Of course not. I make a fork of the repository and fix the issue myself. When I say “fix the issue”, what I mean is delete the part of code that asks for the prompt that is useless to me and move on. Does this make me a bad developer? Yes, and I don’t care. God, I hate myself.

Now we have a “working” tool I could install on the GitHub Actions environment and configure the agent. All I had to do is set up the workflow to use my forked version of the AgentCore toolkit instead of the original. Once the configuration files are generated, the script uploads them to an S3 bucket. After that, I don’t have to run the action ever again. What was the point of this?

What about deploying the agent?

I didn’t forget about that. I’m getting to it. Get off my back. This was relatively easy. Everything goes smoothly with the original version of the tool.

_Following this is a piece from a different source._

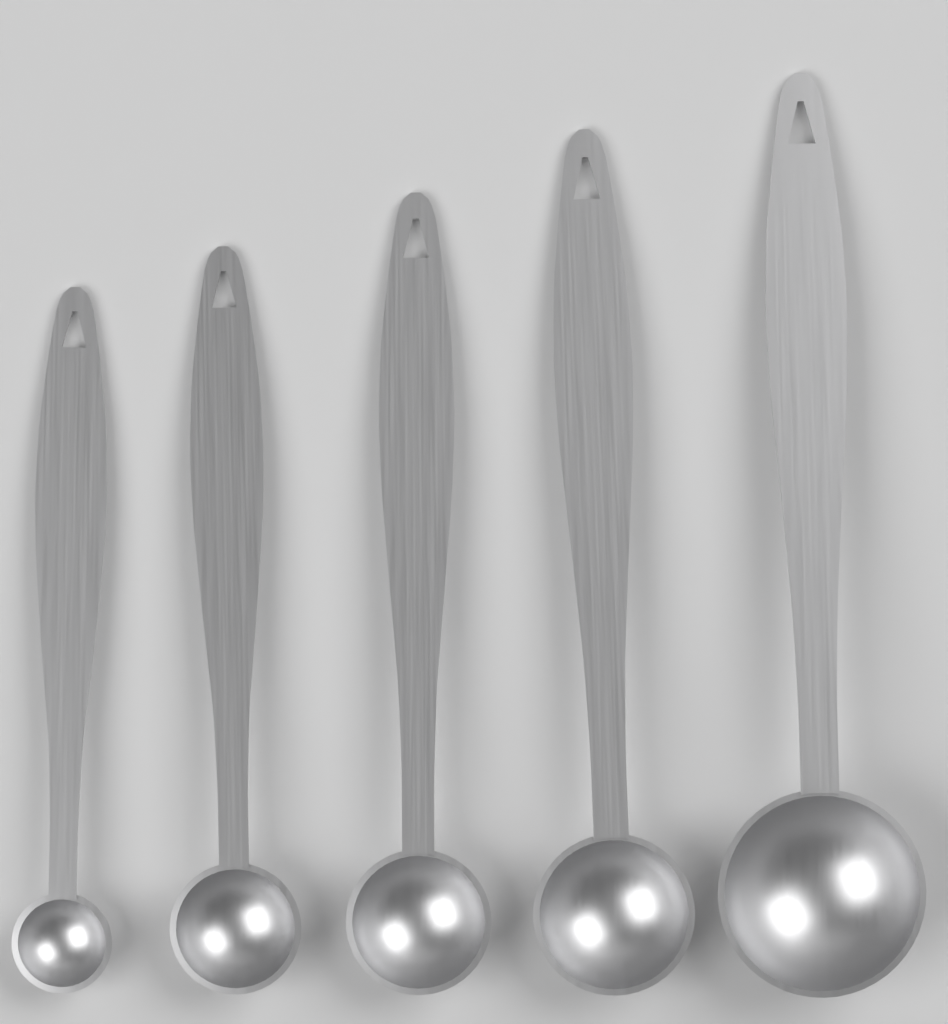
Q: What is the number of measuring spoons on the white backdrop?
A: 5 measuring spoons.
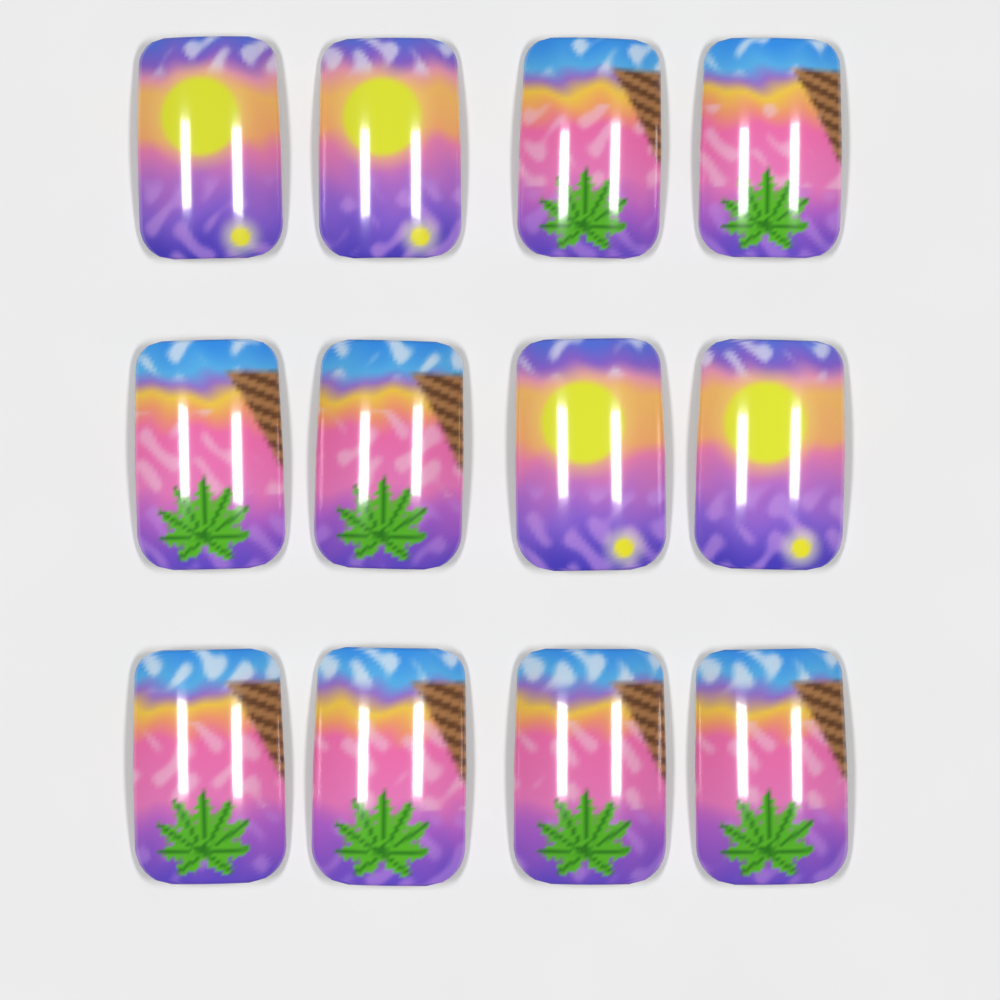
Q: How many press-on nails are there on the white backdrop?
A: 12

The workflow runs a script that fetches the configuration files from S3 that we just uploaded, and then uses it to deploy the agent into AgentCore.

This is so much nicer, now every time I push something into the agents folder, it gets automatically deployed into AgentCore.

Is that it?

Yes. If you actually managed to read through this monstrosity of a blog, I’m impressed by your ability to pay attention. Congratulations.